Ja generalnie oprócz kosztów to zadnych minusów nie widze i za drugim razem na pewno zapłaće, bo to jednak jest spokój i komfort niesamowity...

Odpowiedz
panna_van_gogh 2010-04-22 o godz. 21:31
0

migotka76 napisał(a):
A czy może być sytuacja, że przez cały poród nie pojawi się żadna położna? Nie mam pojęcia jak to jest :(

Nie wydaje mi sie to mozliwe, bo porod tak naprawde odbiera polozna a nie lekarz ;)

Odpowiedz
migotka76 2010-04-22 o godz. 21:20
0

panna_van_gogh napisał(a):Konwalijka napisał(a):Są też przypadki że ktoś jedzie prosto z ulicy do jakiegoś szpitala i też ma dobrą opiekę - więc trudno powiedzieć.
Są, są 8)
i w dodatku przypadki bardzo zadowolone ;) wiec chyba zalezy od szpitala ;)
A no właśnie :) Ja też myślę, że i bez położnej wszystko może być ok. Tak naprawdę chyba położna przydaje się przy utrudnionym porodzie, przedłużającym się... Jak wszystko dzieje się szybko to położna nie jest tak potrzebna.
A czy może być sytuacja, że przez cały poród nie pojawi się żadna położna? Nie mam pojęcia jak to jest :(
Rozważam Karową i Solec.

Odpowiedz
panna_van_gogh 2010-04-22 o godz. 21:03
0

Konwalijka napisał(a):Są też przypadki że ktoś jedzie prosto z ulicy do jakiegoś szpitala i też ma dobrą opiekę - więc trudno powiedzieć.
Są, są 8)
i w dodatku przypadki bardzo zadowolone ;) wiec chyba zalezy od szpitala ;)

Odpowiedz
Gość 2010-04-22 o godz. 21:02
0

Mojego męża siostra zapłaciła za położna, miała zapewnione przez to miejsce w szpitali, nie odesłali jej (kilka dziewczyn odesłano), miała dobrą opiekę w szpitalu i do domu też przychodziła po porodzie.

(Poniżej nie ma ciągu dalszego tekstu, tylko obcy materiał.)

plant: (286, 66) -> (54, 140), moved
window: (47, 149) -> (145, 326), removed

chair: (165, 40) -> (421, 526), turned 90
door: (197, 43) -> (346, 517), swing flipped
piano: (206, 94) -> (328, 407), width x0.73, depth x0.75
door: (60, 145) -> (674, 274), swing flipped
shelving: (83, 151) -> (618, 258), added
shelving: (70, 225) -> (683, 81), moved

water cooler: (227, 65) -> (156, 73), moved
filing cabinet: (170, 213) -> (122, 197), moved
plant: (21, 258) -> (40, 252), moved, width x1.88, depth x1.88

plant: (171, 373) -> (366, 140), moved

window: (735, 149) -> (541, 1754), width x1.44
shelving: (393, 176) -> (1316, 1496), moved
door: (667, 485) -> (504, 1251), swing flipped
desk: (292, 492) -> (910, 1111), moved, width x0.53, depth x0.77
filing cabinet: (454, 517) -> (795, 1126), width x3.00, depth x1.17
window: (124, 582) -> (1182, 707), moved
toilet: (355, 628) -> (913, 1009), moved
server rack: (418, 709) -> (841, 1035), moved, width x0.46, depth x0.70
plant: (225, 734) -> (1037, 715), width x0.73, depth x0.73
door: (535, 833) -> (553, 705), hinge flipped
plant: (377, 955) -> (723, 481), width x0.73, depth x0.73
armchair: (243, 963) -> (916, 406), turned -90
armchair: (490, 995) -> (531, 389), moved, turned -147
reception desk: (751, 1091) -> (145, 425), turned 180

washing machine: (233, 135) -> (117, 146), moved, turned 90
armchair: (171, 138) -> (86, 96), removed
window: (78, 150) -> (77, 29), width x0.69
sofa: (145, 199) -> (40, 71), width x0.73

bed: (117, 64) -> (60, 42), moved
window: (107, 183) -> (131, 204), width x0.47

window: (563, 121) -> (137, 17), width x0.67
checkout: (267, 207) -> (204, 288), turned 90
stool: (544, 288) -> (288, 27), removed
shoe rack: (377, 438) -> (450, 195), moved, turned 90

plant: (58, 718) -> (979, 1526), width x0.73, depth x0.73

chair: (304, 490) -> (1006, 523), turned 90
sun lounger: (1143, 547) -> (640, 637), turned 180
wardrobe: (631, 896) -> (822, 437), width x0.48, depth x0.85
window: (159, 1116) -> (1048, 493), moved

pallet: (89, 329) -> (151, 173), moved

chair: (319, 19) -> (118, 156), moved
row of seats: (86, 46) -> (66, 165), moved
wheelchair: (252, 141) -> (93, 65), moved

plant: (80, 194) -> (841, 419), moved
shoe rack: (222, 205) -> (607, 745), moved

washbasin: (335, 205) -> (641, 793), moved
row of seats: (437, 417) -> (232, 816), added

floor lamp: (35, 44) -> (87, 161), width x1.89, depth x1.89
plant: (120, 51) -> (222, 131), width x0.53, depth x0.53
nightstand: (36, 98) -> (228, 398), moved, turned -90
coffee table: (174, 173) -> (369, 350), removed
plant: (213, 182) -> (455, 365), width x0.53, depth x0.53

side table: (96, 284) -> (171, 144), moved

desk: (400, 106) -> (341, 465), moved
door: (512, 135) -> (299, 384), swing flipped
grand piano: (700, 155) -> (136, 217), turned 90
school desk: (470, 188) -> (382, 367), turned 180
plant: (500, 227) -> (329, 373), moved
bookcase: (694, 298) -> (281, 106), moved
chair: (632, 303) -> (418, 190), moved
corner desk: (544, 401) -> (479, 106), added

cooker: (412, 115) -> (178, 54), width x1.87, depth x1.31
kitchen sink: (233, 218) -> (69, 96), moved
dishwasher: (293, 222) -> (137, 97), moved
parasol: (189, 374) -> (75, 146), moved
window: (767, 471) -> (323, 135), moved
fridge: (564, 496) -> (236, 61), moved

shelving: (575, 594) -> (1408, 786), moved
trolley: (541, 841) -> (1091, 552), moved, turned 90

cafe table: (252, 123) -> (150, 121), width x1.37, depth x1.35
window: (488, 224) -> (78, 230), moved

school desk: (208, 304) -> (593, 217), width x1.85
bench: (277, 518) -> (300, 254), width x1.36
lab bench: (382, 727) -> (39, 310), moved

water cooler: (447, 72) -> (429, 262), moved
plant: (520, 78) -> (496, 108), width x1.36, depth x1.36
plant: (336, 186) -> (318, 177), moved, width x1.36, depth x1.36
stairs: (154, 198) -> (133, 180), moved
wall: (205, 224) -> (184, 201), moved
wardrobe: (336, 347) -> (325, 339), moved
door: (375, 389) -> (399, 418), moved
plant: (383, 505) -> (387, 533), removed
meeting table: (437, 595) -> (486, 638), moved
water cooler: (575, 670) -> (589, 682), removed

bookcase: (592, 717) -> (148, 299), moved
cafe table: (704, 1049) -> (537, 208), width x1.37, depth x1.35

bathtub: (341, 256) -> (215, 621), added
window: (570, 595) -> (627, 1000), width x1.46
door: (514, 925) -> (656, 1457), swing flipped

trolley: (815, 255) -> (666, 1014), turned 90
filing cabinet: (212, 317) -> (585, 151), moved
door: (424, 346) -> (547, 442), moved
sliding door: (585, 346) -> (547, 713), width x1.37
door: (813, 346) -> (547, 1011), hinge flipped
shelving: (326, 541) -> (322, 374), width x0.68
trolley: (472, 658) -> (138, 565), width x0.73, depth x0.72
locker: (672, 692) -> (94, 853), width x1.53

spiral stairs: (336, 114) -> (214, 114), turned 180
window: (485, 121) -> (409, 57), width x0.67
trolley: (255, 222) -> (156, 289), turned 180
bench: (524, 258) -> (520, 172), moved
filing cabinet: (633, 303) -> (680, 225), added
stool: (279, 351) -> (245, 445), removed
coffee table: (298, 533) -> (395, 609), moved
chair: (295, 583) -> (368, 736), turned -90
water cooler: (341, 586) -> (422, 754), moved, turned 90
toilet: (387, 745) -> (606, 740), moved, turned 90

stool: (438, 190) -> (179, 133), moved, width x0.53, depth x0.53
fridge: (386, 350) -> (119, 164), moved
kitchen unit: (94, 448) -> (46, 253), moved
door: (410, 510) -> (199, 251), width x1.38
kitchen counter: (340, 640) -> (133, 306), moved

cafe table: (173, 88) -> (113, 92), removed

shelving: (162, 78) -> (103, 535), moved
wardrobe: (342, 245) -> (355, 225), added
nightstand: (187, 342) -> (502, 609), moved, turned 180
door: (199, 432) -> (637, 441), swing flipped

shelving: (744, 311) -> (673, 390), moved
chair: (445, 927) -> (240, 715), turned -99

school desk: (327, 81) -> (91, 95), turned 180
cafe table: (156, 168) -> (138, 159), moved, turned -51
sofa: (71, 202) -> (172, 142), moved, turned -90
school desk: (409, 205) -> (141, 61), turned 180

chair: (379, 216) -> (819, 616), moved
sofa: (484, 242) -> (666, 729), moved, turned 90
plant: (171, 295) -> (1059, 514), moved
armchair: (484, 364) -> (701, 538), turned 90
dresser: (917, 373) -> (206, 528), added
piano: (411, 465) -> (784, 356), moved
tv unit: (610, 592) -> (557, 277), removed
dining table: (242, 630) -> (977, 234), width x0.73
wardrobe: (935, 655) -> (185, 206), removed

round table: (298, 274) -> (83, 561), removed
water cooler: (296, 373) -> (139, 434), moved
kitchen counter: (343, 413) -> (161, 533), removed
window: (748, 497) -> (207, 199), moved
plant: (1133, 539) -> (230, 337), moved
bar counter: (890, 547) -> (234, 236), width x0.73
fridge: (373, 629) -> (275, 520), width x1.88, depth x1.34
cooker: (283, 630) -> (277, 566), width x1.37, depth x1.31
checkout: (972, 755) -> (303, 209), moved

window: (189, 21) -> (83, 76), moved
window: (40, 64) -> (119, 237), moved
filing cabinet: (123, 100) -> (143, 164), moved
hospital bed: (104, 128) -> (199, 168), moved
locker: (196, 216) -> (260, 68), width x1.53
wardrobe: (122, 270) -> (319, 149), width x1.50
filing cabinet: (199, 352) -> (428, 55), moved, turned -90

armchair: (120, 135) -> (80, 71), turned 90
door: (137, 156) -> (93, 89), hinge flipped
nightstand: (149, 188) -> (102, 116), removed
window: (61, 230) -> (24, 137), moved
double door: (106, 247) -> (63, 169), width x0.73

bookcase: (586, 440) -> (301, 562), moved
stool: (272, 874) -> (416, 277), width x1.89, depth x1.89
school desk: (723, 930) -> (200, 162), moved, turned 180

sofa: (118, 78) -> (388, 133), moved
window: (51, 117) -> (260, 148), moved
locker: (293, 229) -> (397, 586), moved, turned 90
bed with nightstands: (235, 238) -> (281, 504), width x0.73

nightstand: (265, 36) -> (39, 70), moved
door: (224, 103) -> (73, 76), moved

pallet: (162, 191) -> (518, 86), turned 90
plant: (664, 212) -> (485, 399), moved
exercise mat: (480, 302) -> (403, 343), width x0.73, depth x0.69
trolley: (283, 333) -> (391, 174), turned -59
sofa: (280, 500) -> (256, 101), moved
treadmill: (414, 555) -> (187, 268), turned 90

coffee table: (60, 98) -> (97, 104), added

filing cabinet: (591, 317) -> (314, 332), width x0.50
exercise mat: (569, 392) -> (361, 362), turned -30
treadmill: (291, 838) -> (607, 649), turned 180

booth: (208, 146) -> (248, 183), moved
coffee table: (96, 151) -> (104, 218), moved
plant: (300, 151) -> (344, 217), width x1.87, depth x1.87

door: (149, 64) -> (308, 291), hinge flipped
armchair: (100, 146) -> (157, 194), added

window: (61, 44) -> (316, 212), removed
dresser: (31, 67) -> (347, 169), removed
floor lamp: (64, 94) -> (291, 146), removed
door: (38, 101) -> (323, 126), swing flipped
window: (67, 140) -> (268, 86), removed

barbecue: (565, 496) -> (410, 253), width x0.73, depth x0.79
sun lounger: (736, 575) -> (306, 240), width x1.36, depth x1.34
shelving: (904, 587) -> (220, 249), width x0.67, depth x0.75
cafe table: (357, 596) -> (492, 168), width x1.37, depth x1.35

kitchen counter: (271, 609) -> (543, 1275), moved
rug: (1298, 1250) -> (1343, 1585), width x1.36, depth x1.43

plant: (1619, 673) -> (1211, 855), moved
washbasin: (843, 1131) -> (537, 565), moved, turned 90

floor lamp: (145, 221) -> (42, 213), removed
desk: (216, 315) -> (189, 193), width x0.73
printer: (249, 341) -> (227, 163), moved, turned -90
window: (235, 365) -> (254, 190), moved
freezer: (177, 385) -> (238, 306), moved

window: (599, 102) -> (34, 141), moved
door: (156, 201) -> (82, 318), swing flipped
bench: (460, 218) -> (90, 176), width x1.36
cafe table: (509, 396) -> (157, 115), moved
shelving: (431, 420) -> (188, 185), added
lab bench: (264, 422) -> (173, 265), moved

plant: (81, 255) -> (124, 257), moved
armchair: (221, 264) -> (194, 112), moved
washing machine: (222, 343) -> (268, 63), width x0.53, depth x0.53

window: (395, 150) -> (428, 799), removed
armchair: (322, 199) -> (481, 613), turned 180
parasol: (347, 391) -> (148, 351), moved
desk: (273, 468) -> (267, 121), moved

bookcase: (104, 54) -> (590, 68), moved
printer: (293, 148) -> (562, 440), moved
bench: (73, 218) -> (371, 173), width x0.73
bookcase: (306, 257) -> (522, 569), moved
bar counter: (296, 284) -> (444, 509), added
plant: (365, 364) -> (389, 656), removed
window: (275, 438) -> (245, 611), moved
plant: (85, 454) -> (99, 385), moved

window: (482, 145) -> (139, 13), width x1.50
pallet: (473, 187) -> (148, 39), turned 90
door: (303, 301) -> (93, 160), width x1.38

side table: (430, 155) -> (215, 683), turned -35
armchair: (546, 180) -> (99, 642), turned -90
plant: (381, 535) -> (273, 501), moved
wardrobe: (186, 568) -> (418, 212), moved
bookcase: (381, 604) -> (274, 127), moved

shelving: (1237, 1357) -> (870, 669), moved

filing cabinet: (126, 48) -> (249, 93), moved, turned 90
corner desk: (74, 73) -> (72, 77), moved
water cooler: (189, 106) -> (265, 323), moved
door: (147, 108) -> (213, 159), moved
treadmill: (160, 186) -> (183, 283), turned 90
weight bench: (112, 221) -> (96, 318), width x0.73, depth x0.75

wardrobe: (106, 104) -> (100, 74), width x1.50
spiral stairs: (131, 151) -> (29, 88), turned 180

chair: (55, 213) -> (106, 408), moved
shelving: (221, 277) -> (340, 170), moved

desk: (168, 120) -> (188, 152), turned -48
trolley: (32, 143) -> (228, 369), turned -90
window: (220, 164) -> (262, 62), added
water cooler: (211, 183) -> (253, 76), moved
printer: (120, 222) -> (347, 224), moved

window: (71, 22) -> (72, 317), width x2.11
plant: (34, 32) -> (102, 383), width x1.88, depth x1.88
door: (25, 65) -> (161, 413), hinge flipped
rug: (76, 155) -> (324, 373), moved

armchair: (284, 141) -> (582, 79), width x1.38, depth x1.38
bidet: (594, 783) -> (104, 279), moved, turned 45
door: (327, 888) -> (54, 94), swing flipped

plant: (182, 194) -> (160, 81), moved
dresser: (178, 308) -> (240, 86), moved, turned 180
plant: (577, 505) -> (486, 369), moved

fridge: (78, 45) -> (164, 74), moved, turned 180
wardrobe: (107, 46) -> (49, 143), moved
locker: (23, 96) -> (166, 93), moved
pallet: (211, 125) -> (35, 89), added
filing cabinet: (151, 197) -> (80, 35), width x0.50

Byli zadowoleni i powiedzieli że następnym razem też zapłacą.
Rzecz się działa w szpitalu bielańskim.

Inna koleżanka rodziła w Zofii, nic nie załatwiała i niemile wspomina, jej mąż musiał zainterweniować.

Są też przypadki że ktoś jedzie prosto z ulicy do jakiegoś szpitala i też ma dobrą opiekę - więc trudno powiedzieć.